### Texte de l'exercice
_ _ _ _ _

Vous avez par ailleurs déposé en mai dernier une plainte, pour violation de droit de grève, contre le gouvernement devant le Bureau international du travail.

Il faut savoir que la procédure au niveau du BIT est très longue. Le problème, en fait, est lié à l’adoption du code de travail. Nous avons dit pendant la grève des 23 et 24 mai que le gouvernement et les employeurs se sont vraiment ligués pour menacer le mouvement syndical, les ouvriers, les travailleurs de sanctions ouvertes. Cela va complètement à l’encontre de la convention 87 de l’OIT ratifiée par le gouvernement du Burkina Faso.

C’est-à-dire que si les revendications sont reconnues, les organisations syndicales ont le droit de s’organiser et d’appuyer ces revendications, y compris par la grève. Et le gouvernement ne doit pas prendre des mesures entravant le libre exercice du droit de grève. Nous avons, dans le cadre des grèves des 23 et 24 mai, produit des coupures de presse relatives aux développements que les membres du gouvernement ont faits. Comme on n’a pas la même interprétation de la convention 87 de l’OIT que le gouvernement, par rapport à la liberté syndicale, nous, nous avons sollicité l’arbitrage du BIT. La procédure consistait pour nous à faire enregistrer notre demande au niveau de cette instance et à recevoir d’elle un accusé de réception, ce qui a été fait.

_ _ _ _ _

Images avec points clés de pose
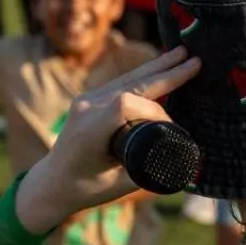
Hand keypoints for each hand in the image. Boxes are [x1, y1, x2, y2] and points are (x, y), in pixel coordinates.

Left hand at [15, 48, 200, 231]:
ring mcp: (86, 100)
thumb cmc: (84, 189)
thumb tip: (184, 159)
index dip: (154, 110)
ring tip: (183, 54)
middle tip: (193, 60)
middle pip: (132, 82)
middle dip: (165, 72)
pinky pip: (121, 82)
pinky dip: (144, 75)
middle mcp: (86, 108)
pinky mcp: (90, 99)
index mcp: (90, 130)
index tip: (172, 126)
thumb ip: (150, 169)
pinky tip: (161, 66)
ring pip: (128, 78)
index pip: (128, 104)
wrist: (52, 182)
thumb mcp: (119, 185)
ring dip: (157, 67)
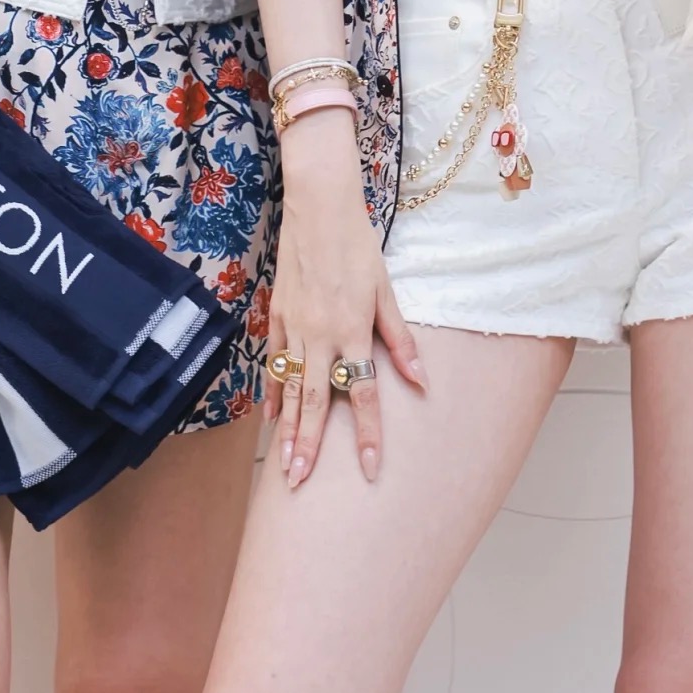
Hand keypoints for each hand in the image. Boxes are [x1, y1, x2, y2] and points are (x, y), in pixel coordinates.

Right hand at [265, 109, 426, 487]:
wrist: (318, 206)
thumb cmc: (358, 245)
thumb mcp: (387, 290)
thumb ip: (400, 339)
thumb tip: (420, 382)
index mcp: (352, 329)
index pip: (360, 392)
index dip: (365, 433)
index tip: (368, 469)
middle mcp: (320, 334)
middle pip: (314, 401)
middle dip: (308, 447)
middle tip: (299, 486)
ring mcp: (294, 325)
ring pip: (290, 387)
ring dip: (287, 429)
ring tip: (283, 466)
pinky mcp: (277, 314)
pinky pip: (274, 361)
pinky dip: (273, 391)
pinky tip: (272, 417)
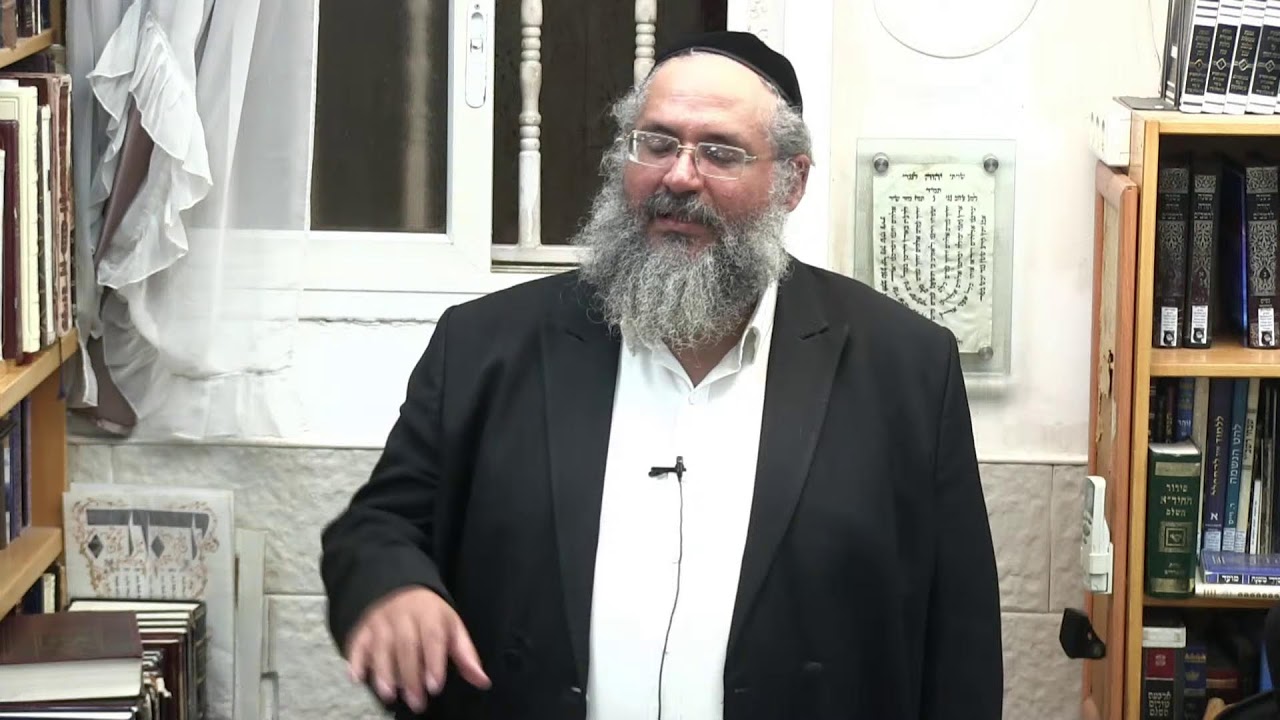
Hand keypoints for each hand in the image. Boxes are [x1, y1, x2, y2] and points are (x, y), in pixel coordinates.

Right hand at [345, 586, 491, 711]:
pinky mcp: (363, 628)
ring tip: (389, 694)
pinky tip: (357, 677)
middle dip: (411, 675)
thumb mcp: (452, 627)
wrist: (398, 587)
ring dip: (383, 671)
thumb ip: (465, 655)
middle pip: (406, 646)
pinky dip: (356, 659)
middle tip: (417, 702)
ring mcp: (381, 622)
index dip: (434, 662)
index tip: (435, 686)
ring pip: (381, 646)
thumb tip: (483, 681)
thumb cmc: (430, 615)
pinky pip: (357, 643)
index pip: (433, 637)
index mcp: (430, 615)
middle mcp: (404, 617)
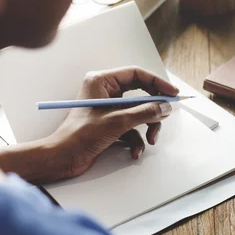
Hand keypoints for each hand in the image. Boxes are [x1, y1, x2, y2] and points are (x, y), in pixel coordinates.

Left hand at [49, 66, 178, 178]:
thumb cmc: (79, 136)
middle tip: (165, 115)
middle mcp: (106, 91)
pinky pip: (132, 126)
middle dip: (153, 109)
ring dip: (147, 127)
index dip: (157, 83)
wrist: (62, 159)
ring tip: (150, 139)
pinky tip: (135, 151)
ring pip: (139, 112)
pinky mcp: (110, 123)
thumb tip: (165, 107)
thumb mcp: (117, 122)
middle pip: (141, 94)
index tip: (172, 93)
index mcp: (102, 81)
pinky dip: (137, 139)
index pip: (137, 74)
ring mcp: (109, 108)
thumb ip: (145, 112)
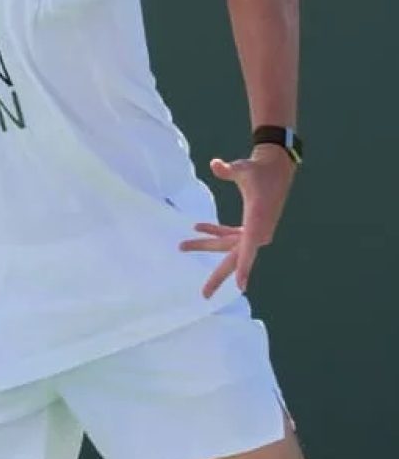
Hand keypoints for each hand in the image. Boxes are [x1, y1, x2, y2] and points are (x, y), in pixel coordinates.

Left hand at [179, 144, 296, 297]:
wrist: (276, 168)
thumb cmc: (260, 169)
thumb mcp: (244, 167)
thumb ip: (229, 169)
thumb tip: (215, 164)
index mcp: (258, 220)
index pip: (249, 248)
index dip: (244, 267)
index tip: (240, 286)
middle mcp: (257, 230)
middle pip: (236, 258)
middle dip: (218, 276)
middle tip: (204, 294)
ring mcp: (254, 230)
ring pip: (228, 245)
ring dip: (206, 244)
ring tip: (182, 246)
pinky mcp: (251, 225)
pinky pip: (231, 236)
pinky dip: (215, 232)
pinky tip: (197, 226)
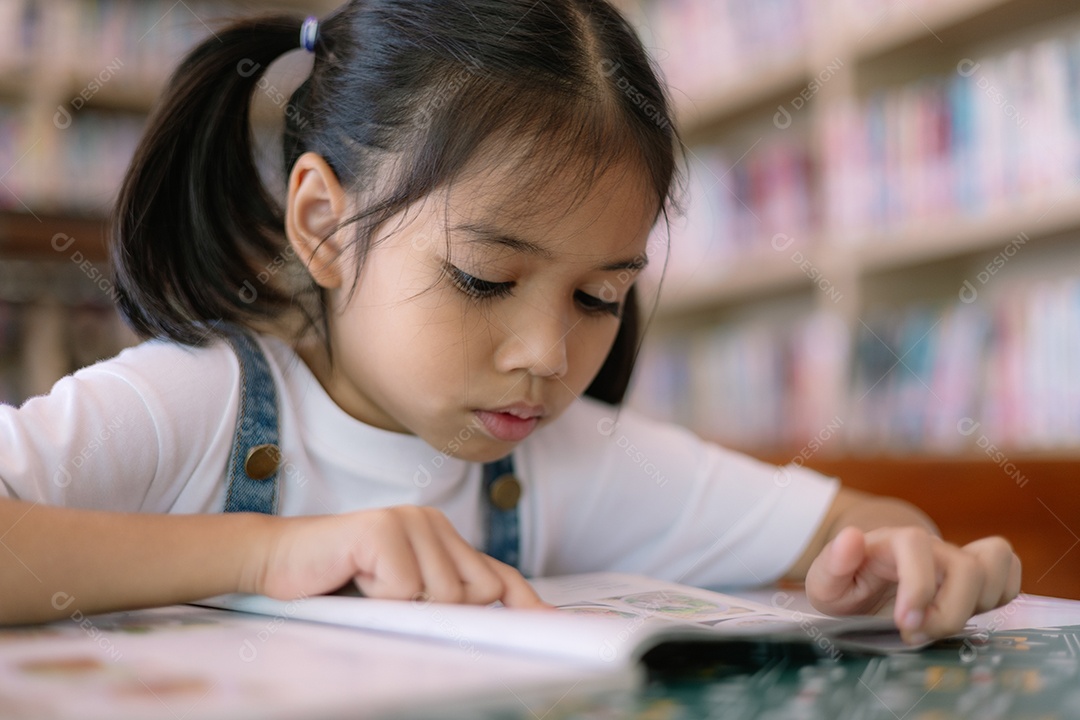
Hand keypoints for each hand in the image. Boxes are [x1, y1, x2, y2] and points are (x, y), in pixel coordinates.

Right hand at [250, 505, 546, 607]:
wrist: (277, 563)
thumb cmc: (339, 584)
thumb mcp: (402, 596)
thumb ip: (444, 602)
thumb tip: (494, 622)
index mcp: (444, 538)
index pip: (498, 578)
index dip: (527, 606)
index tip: (559, 629)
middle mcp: (434, 523)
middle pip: (475, 593)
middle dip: (440, 613)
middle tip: (391, 601)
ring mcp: (410, 522)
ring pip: (442, 596)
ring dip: (402, 608)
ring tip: (368, 588)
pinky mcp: (383, 529)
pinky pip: (405, 590)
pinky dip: (378, 598)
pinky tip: (355, 579)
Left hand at [805, 526, 1020, 643]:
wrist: (863, 582)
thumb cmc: (846, 583)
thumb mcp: (824, 581)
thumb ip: (833, 563)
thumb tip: (851, 537)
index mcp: (893, 542)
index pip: (917, 547)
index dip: (919, 586)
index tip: (905, 623)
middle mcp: (932, 546)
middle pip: (967, 567)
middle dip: (948, 612)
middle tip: (917, 634)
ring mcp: (957, 557)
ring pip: (994, 569)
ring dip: (975, 607)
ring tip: (940, 622)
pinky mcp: (978, 573)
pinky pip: (1009, 576)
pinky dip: (997, 599)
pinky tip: (965, 612)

_ _ _ _ _

Répondez aux trois questions suivantes à partir du texte de l'exercice :
1. Devant quelle instance la plainte pour violation du droit de grève a-t-elle été déposée, et en quel mois ?
2. Quelle convention de l'OIT, ratifiée par le gouvernement du Burkina Faso, est invoquée ?
3. En quoi consistait la procédure auprès de cette instance ?

1. Devant le Bureau international du travail (BIT), en mai.
2. La convention 87 de l'OIT.
3. À faire enregistrer la demande auprès du BIT et à recevoir de lui un accusé de réception.